Question

If light passes near a massive object, the gravitational interaction causes a bending of the ray. This can be thought of as happening due to a change in the effective refractive index of the medium given by n(r) = 1 + 2 GM/rc² where r is the distance of the point of consideration from the centre of the mass of the massive body, G is the universal gravitational constant, M the mass of the body and c the speed of light in vacuum. Considering a spherical object find the deviation of the ray from the original path as it grazes the object.

Answer 1

Let us consider two spherical surfaces of radius r and r + dr.
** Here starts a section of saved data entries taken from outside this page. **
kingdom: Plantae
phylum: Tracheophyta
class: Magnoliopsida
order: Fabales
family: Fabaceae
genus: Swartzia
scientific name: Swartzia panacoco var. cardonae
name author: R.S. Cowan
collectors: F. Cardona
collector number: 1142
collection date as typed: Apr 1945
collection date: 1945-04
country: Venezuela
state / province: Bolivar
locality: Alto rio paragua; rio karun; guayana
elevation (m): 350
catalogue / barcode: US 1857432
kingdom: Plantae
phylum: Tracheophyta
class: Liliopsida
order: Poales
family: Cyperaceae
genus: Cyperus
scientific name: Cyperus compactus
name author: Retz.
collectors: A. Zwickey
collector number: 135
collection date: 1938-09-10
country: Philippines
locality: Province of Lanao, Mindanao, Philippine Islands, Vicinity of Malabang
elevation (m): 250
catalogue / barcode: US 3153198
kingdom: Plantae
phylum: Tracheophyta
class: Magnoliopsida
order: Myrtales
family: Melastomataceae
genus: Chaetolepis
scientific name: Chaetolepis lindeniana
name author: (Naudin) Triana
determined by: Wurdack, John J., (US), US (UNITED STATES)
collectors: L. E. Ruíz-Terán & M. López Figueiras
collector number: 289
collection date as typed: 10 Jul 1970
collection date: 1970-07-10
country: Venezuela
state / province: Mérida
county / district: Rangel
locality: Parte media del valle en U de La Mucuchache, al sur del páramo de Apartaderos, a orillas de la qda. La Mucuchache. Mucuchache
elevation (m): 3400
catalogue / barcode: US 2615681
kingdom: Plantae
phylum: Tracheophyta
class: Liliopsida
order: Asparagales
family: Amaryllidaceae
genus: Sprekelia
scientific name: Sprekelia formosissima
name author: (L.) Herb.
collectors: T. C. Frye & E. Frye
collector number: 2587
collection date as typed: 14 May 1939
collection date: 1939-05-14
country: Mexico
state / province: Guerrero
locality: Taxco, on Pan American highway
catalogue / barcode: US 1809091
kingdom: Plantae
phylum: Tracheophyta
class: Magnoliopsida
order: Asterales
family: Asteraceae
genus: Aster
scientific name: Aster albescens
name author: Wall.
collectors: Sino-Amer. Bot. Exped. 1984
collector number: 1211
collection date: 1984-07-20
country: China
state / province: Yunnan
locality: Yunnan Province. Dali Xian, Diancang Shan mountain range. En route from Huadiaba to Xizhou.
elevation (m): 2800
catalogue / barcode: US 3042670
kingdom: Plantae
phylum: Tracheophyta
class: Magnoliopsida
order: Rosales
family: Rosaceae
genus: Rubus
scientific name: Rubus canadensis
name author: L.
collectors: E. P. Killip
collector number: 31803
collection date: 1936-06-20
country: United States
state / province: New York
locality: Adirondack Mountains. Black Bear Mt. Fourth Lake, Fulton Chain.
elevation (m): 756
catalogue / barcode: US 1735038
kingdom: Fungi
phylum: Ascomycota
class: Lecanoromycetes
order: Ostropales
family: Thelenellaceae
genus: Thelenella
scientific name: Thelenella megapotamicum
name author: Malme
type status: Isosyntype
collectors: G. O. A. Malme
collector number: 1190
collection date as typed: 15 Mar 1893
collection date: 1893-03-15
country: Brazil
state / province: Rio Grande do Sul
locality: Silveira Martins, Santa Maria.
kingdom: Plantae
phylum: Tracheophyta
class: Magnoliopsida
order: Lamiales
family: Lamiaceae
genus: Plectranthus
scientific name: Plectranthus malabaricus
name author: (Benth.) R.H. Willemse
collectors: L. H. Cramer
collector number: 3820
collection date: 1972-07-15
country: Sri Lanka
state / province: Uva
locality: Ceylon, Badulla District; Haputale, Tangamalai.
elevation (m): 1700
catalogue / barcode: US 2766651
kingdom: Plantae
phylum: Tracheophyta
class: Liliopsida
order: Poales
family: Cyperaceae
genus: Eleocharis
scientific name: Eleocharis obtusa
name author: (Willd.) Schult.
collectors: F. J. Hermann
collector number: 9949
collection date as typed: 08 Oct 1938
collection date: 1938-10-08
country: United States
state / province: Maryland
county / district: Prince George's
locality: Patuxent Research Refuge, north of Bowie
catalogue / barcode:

Let the light be incident at an angle θ at the surface at r and leave r + dr at an angle θ + dθ. Then from snell's law,

`n(r) sin θ = n(r + dr) sin(θ + dθ) = (n(r) + ((dn)/(dr)) dr) (sin θ * cos dθ +  cos θ * sin dθ)`

⇒ `n(r) sin θ = (n(r) + ((dn)/(dr)) dr) (sin θ + cos θ * dθ)`

For small angle, sin dθ ≈ dθ and cos dθ ≈ 1

Ignoring the product of differentials

⇒ `n(r) sin θ = n(r) * sin θ + ((dn)/(dr)) dr * sin θ + n(r) * cos θ * dθ`

or We have, `- (dn)/(dr) tan θ = n(r) (dθ)/(dr)`

`(2  GM)/(r^2c^2) tan θ = (1 + (2  GM)/(rc^2)) (dθ)/(dr) ≈ (dθ)/(dr)`

`int_0^(θ_0) dθ = (2  GM)/c^2 int_(-oo)^(oo)  (tan θ  dr)/r^2`

Now, `r^2 = x^2 + R^2` and tan θ = `R/x`

`2rdr = 2xdx`

Now substitution for integrals, we have

`int_0^(θ_0)  dθ = (2  GM)/c^2 int_(-oo)^(oo) R/x (xdx)/(x^2 + R^2)^(3/2)`

Put `x = R tan phi`

`dx = R sec^2 phi d phi`

∴ θ₀ = `(2 GMR)/c^2 int_((- pi)/2)^(pi/2)  (R sec^2 phi d phi)/(R^3 sec^3 phi)`

θ₀ = `(2 GM)/(Rc^2) int_((- pi)/2)^(pi/2) cos phi d phi = (4 GM)/(Rc^2)`

⇒ θ₀ = `(4 GM)/(Rc^2)`. This is the required proof.